The supervision of **Systemically Important Financial Institutions (SIFIs)** is a complex and high-stakes endeavor that requires specialized regulatory frameworks beyond standard microprudential oversight. This advanced course provides a detailed examination of the international policy agenda—driven by the **Financial Stability Board (FSB)**—for mitigating the "too-big-to-fail" problem. Participants will learn the methodologies for SIFI designation (G-SIBs and D-SIBs), the application of enhanced supervisory standards (e.g., higher capital buffers, stricter liquidity rules), and the crucial requirements for developing credible **Recovery and Resolution Plans (RRPs)** to ensure that SIFIs can fail safely without taxpayer bailouts.

Objectives

Upon completion of this program, participants will be able to:

  • Explain the "too-big-to-fail" problem and the international policy response.
  • Describe the methodologies for designating Global and Domestic SIFIs (**G-SIBs** and **D-SIBs**).
  • Analyze the enhanced regulatory requirements for SIFIs (e.g., higher capital, TLAC, enhanced supervision).
  • Evaluate the structure, content, and credibility of SIFI **Recovery and Resolution Plans (RRPs)** ("living wills").
  • Understand the legal and operational implementation of the **bail-in** tool in bank resolution.
  • Assess the effectiveness of cross-border supervisory colleges and cooperation agreements.
  • Identify and manage the specific governance, risk management, and operational risks of SIFIs.
  • Formulate policy recommendations to strengthen the national resolution regime for SIFIs.

Target Audience

  • Bank Supervisors and Regulatory Authority Personnel
  • Central Bank Financial Stability Analysts
  • Commercial Bank Risk Management, Compliance, and Resolution Planning Teams
  • Government Policy Makers on Financial Regulation
  • Internal Auditors specializing in Large Bank Supervision
  • Academics and Researchers in Financial Regulation

Methodology

SIFI designation scoring exercises, RRP review and critique group project, Case studies on historical resolution failures (e.g., Lehman), Policy debates on TLAC/MREL calibration, Role-playing resolution authority decision-making, Legal analysis of bail-in implementation.

Personal Impact

  • Master the complex international framework for SIFI supervision and resolution.
  • Acquire specialized knowledge in SIFI designation, TLAC/MREL, and capital surcharges.
  • Enhance analytical skills for assessing the credibility of Recovery and Resolution Plans.
  • Gain proficiency in the legal and operational mechanics of the **bail-in** tool.
  • Improve career prospects in large bank supervision, capital planning, and resolution.

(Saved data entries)
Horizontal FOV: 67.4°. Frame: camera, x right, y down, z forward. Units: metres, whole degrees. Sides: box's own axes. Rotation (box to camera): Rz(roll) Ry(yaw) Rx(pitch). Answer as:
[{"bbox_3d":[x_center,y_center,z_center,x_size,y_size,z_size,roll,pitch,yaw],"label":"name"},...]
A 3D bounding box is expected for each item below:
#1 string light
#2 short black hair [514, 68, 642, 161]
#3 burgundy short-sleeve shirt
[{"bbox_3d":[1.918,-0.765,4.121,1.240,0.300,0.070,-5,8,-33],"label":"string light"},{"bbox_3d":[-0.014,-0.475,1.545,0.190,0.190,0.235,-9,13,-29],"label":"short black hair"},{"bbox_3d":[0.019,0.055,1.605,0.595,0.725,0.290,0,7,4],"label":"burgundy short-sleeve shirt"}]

#### [Things to do]
#1 Render this sentence from the course description in Spanish: "The supervision of Systemically Important Financial Institutions (SIFIs) is a complex and high-stakes endeavor that requires specialized regulatory frameworks beyond standard microprudential oversight."
#2 Convert every line of the saved data entries rows above into a Markdown table with the columns "Line No." and "Text", numbering each line in order and omitting any blank lines.

#### [Replies]
#1 La supervisión de las Instituciones Financieras Sistémicamente Importantes (SIFI) es una tarea compleja y de alto riesgo que requiere marcos regulatorios especializados que van más allá de la supervisión microprudencial estándar.

#2
| Line No. | Text |
|---|---|
| 1 | Horizontal FOV: 67.4°. Frame: camera, x right, y down, z forward. Units: metres, whole degrees. Sides: box's own axes. Rotation (box to camera): Rz(roll) Ry(yaw) Rx(pitch). Answer as: |
| 2 | [{"bbox_3d":[x_center,y_center,z_center,x_size,y_size,z_size,roll,pitch,yaw],"label":"name"},...] |
| 3 | A 3D bounding box is expected for each item below: |
| 4 | #1 string light |
| 5 | #2 short black hair [514, 68, 642, 161] |
| 6 | #3 burgundy short-sleeve shirt |
| 7 | [{"bbox_3d":[1.918,-0.765,4.121,1.240,0.300,0.070,-5,8,-33],"label":"string light"},{"bbox_3d":[-0.014,-0.475,1.545,0.190,0.190,0.235,-9,13,-29],"label":"short black hair"},{"bbox_3d":[0.019,0.055,1.605,0.595,0.725,0.290,0,7,4],"label":"burgundy short-sleeve shirt"}] |